“L’asso pigliatutto” è una variante della “Scopa” tradizionale in cui calando un asso si prende tutto ciò che c’è sul banco. Facendo un parallelismo con il mondo digitale, potremmo paragonare l’asso ad Amazon e alla sua strategia d’espansione che, sempre più tentacolare, mira semplicemente a diventare leader in ogni settore in cui si inserisce.
Avendo in anticipo capito che il futuro del commercio sarà phygital, dopo l’esperimento degli Amazon Go, il colosso di Jeff Bezos – secondo quanto anticato dal Wall Street Journal qualche tempo fa – sta programmando di aprire negli USA delle vere e proprie mini catene di negozi specializzati in marchi di alta qualità o nei prodotti a marchio proprio, soprattutto nell’abbigliamento, negli articoli per la case o nell’elettronica.
Nulla di più naturale a ben vedere utilizzando una sorta di “manovra a tenaglia” fisica e digitale nei confronti dei competitor che non sono in grado di stare nel mercato, i quali dovranno poi decidere se abbandonarlo o unirsi ad Amazon stesso.
Un approccio di questo genere è stato adottato poi, anche in Italia, nell’ambito della logistica B2C (un comparto che vale il 51% del fatturato globale dei pacchi), in cui Amazon ha contribuito fortemente a creare tanto la domanda quanto l’offerta, essendo di fatto sia il principale operatore del commercio elettronico nel nostro Paese sia anche un importante soggetto (diretto e indiretto) della logistica.
Secondo, infatti, alcuni dati citati dall’Agcom (relativi però al 2019 e quindi ad una condizione persino meno favorevole), Amazon vendeva in Italia per un valore di 2,9 miliardi di merci, coprendo il 17% delle vendite online. Nell’attuale scenario, quindi, Amazon è contemporaneamente il principale concorrente e il primo cliente degli altri operatori. Una situazione che però non si sa quanto potrà ancora durare.
Nel segmento dei pacchi consegnati a casa, infatti, la sua crescita è stata finora inarrestabile.
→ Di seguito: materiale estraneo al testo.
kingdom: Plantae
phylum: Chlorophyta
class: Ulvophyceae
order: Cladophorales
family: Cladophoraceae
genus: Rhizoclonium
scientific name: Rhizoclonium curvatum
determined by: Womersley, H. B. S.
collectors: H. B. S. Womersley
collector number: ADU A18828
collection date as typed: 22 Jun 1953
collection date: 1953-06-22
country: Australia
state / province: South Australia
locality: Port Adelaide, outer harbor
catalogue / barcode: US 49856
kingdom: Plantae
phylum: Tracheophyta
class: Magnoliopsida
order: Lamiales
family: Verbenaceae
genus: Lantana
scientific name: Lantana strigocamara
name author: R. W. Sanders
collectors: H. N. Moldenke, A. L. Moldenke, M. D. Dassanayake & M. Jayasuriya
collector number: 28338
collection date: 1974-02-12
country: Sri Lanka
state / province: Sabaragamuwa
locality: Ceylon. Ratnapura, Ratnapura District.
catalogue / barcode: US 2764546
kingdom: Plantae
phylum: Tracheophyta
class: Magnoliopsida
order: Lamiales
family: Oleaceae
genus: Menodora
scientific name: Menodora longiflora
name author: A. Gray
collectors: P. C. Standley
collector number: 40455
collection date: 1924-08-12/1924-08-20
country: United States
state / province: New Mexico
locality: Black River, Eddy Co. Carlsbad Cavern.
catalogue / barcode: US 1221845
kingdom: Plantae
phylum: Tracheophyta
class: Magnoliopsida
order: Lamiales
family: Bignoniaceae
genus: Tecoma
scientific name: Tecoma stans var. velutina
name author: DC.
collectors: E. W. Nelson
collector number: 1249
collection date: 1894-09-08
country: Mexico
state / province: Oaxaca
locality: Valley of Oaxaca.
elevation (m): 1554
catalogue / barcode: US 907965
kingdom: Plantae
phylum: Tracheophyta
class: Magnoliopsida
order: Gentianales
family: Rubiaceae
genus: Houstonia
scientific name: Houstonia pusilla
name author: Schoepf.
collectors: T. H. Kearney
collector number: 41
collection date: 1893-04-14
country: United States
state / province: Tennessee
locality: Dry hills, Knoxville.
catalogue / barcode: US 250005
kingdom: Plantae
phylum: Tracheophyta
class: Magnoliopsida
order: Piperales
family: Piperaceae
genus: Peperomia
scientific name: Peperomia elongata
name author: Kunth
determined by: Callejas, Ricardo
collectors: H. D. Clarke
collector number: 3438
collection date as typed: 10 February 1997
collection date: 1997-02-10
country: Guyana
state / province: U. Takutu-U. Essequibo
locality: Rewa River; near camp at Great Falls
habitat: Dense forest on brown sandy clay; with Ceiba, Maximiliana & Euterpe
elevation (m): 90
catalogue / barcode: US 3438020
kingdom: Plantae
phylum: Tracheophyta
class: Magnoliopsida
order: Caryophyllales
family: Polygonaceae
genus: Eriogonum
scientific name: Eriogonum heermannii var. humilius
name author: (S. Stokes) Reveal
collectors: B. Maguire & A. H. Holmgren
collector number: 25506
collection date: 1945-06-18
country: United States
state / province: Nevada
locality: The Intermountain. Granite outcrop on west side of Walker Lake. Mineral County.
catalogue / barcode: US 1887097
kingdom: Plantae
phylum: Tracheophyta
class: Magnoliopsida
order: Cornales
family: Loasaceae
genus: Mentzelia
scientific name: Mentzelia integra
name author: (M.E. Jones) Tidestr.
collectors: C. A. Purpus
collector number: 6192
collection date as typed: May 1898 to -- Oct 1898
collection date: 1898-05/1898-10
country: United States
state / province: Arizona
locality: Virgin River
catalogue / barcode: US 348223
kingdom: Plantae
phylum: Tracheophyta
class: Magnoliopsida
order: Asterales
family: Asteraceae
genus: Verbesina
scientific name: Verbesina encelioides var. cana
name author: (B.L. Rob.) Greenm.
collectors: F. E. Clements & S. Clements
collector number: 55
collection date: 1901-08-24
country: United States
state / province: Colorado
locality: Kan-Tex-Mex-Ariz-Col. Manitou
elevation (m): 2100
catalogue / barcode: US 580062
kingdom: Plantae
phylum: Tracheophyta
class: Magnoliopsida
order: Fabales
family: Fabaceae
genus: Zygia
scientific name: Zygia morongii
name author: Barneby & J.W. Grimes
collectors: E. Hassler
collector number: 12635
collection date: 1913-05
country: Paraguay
Partito col 4% del 2016, si stima che nel 2022 avrà il 66% del mercato ed è evidente che la crescita del commercio elettronico del 2020 non abbia fatto altro che favorire la rapida evoluzione dello scenario.
Il fenomeno, per i piccoli e gli operatori alternativi, va affrontato in scala di grigi e non con un approccio da bianco o nero che non condurrebbe da nessuna parte, consapevoli che una liberalizzazione imposta senza vera concorrenza è nociva tanto quanto il monopolio che, è evidente, in questo settore non può considerarsi “naturale”.
Quello che serve è collaborare da un lato e creare alternative credibili ed efficienti dall’altro. Ovvero, in sostanza, utilizzare lo stesso principio che Amazon per primo ha adottato, magari federando le piccole imprese e offrendo loro un servizio altrettanto efficiente. Una soluzione potrebbe essere quella di andare in controtendenza e puntare sulle aree in cui i grandi ancora fanno fatica: sul commercio locale, la capillarità e la valorizzazione del territorio.
Già nel breve periodo, i progetti di successo saranno quelli capaci di innescare un reale legame tra acquirente, prodotto e venditore, offrendo anche la possibilità di aderire a progetti etici e di valorizzazione territoriale. Questo vale sicuramente per quanto riguarda l’approccio phygital al mercato dei piccoli e dei medi operatori ma vale anche per tutti quelli attivi nella logistica, mantenendo la consapevolezza che le dimensioni contano ma non sono tutto.